→ **BRIEF**: Under this line are the records; repeat exactly the lines starting at the one containing "left_click(445, 5)" and ending at the one containing "mouse_move(10, 93)", omitting pictures.

→ **TASK INPUT**:

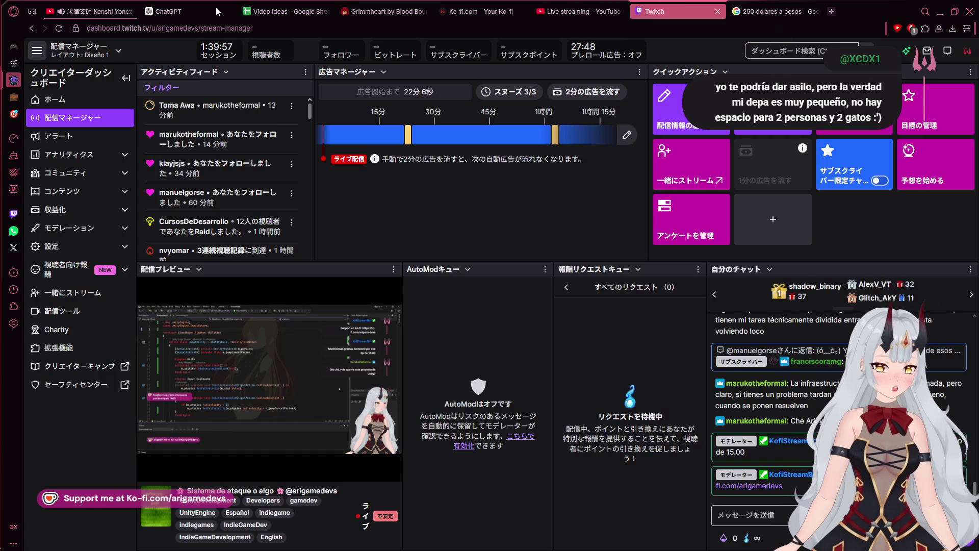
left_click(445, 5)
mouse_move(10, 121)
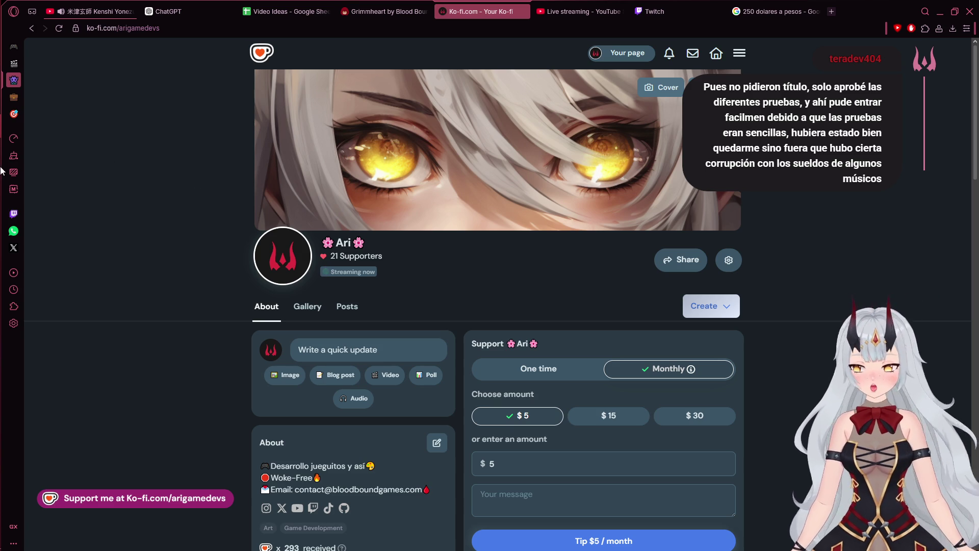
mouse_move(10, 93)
* * *
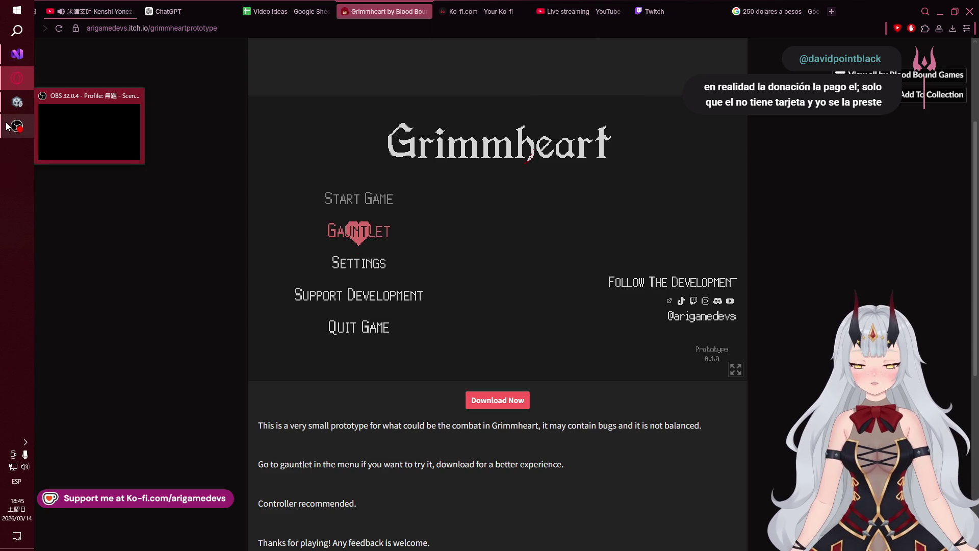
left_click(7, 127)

→ **ANSWER TO THIS TASK**:
left_click(445, 5)
mouse_move(10, 121)
mouse_move(10, 93)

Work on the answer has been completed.